Saí porta afora e voltei
para o hospital. Estava no quarto, eu, uma sobrinha de minha avó e mais uma
pessoa que não me lembro. Eu estava sentado em um banco bem junto ao leito,
abraçado nela. Meio que cochilei e me acordei com a fala da sobrinha: “o
coração da tia está parando de bater”. Comecei a chorar e abraçado em sua
barriga fui sentindo o coração de “vovolinha” lentamente parar. Como disse no
começo, fiquei sem chão.
Anos depois, em uma das
muitas sessões de terapia com o meu querido ex-psicólogo Dr.
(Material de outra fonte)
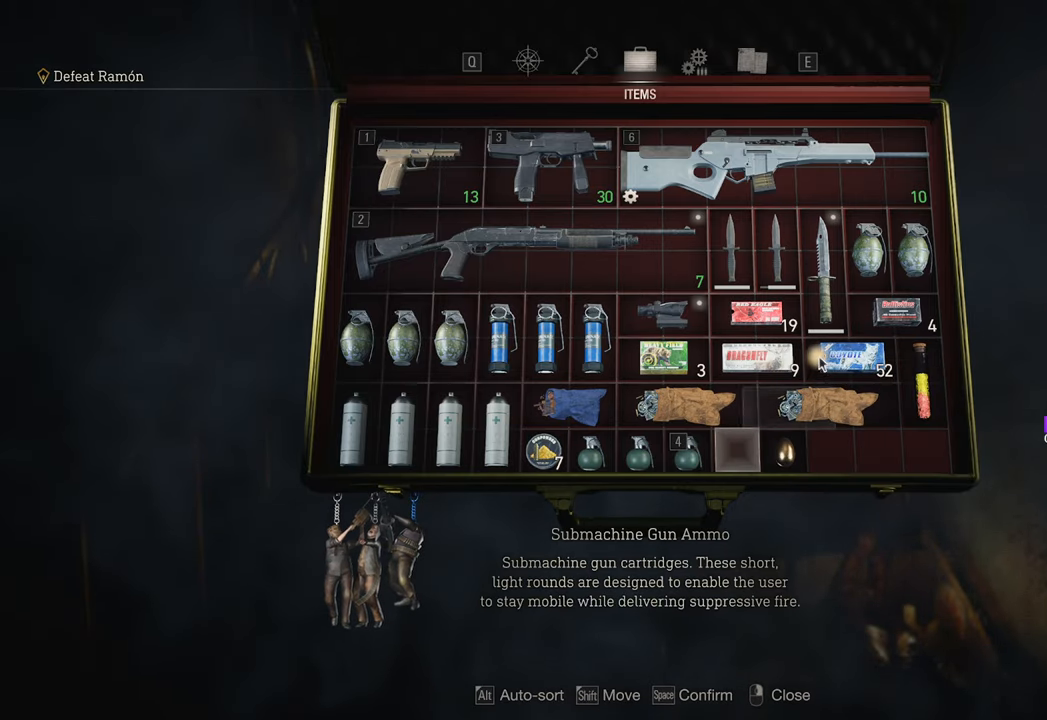
{"keys": [], "mouse": [], "events": []}
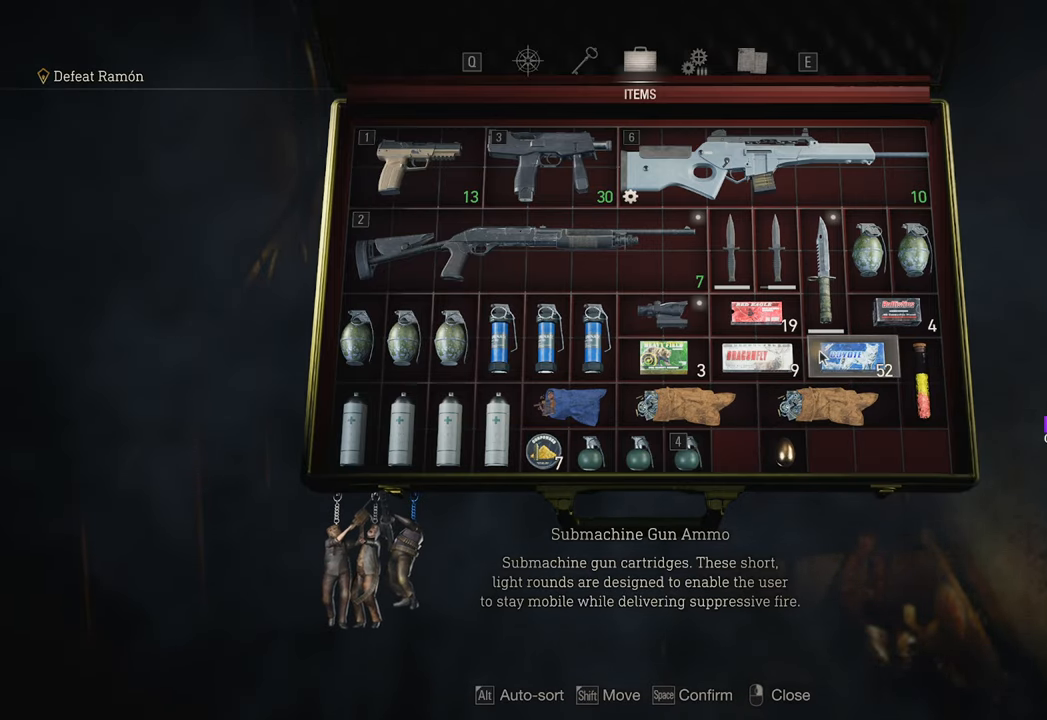
{"keys": ["w"], "mouse": [], "events": [[300, "mouse_right", "down"], [383, "mouse_right", "up"], [483, "w", "down"]]}
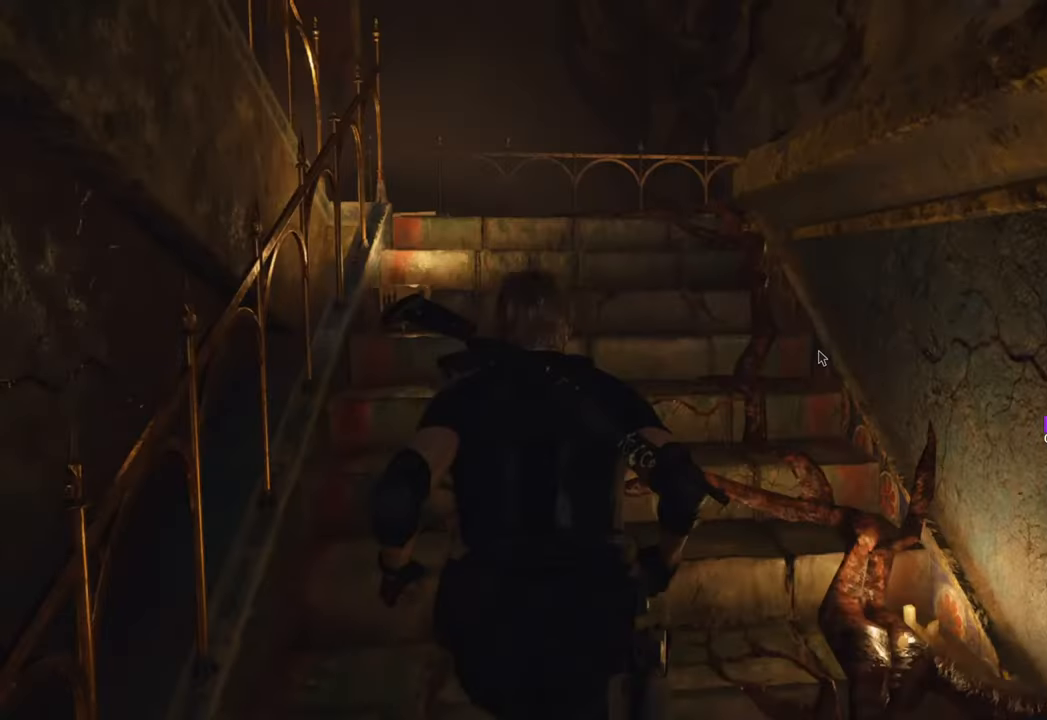
{"keys": ["w"], "mouse": [], "events": [[266, "shift", "down"], [500, "shift", "up"]]}
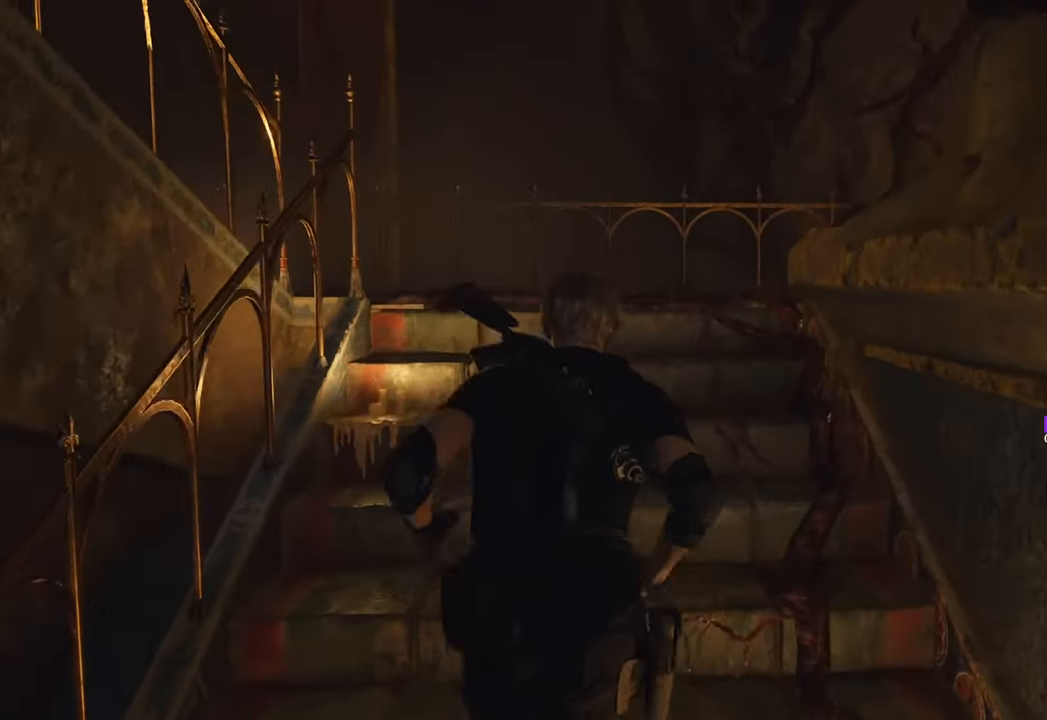
{"keys": ["w"], "mouse": [], "events": []}
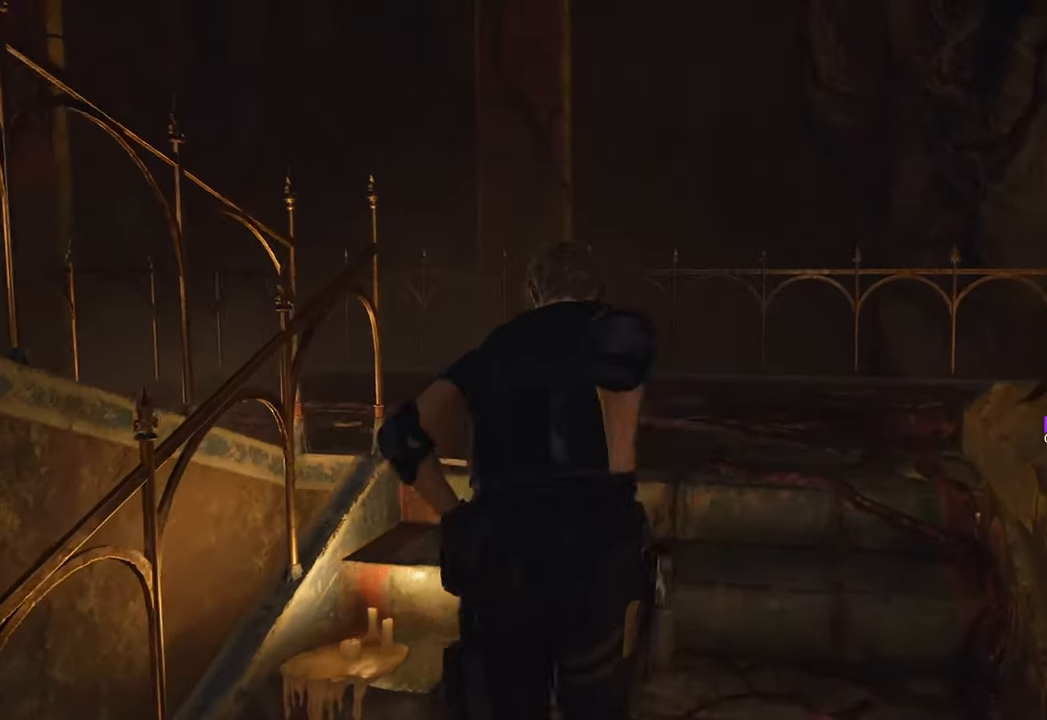
{"keys": ["d", "w"], "mouse": [], "events": [[50, "2", "down"], [200, "2", "up"], [333, "d", "down"]]}
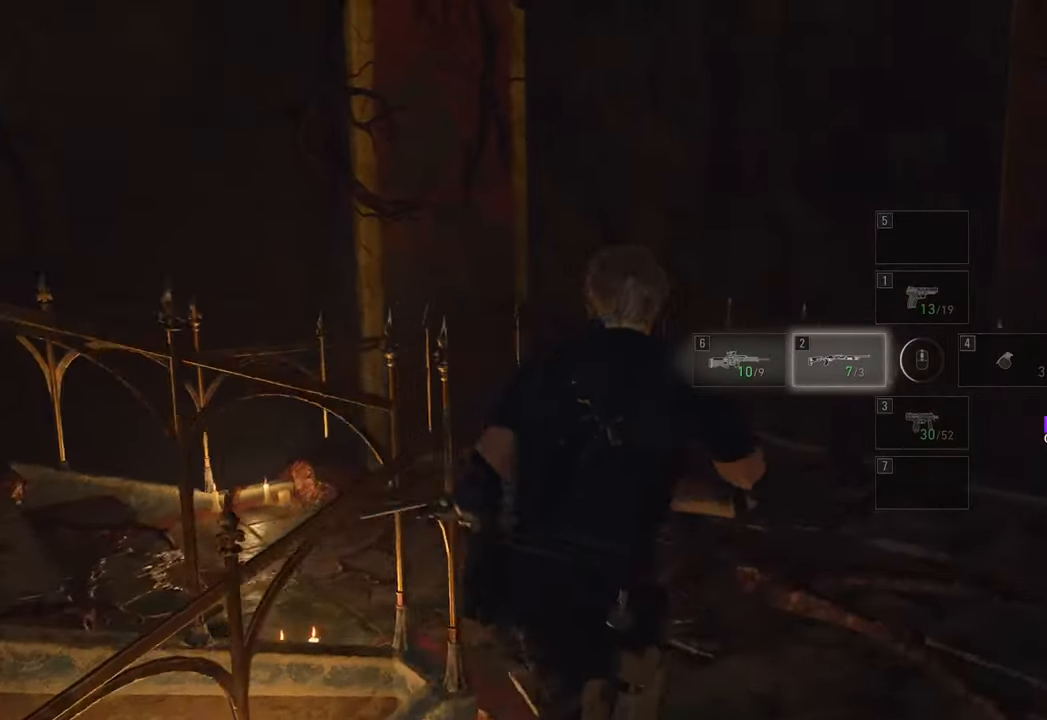
{"keys": ["d", "w"], "mouse": [], "events": [[66, "d", "up"], [216, "d", "down"]]}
Fausto Lemos, eu
me percebi relatando que não apenas tinha caído em um abismo, mas que no fim da
queda eu me esborrachei em um chão de barro, aquele barro bem vermelho. Senti a
condição de nenhum outro horizonte que não apenas o chão duro de barro
vermelho. Dá para se imaginar o que significou esse sofrimento na minha pele...
Foram meses de muita dor. De lágrimas incontidas em dias de torpor existencial.
O maior sofrimento da vida.
Esse momento vivido há
14 anos tornou-se o meu paradigma para o que é sofrer e sentir dor. Em palavras
terapêuticas, o meu mito de (re)fundação existencial. Acho que talvez por isso
o meu imaginário referiu-se ao chão de barro, metáfora perfeita para a
possibilidade de re-modelagem. A mistura da dor com a sensação de estar perdido
é algo deveras difícil no horizonte do sentido. Enfim, ao se tornar o meu
referencial de sofrimento, a perda da minha avó só vem à tona nos momentos mais
difíceis. E sempre reverbera um ensinamento em meu coração: só a morte encerra,
em definitivo, as nossas possibilidades. No mais, como diria um amigo poeta,
vida é fortuna, fado e circunstância.
Jayme C.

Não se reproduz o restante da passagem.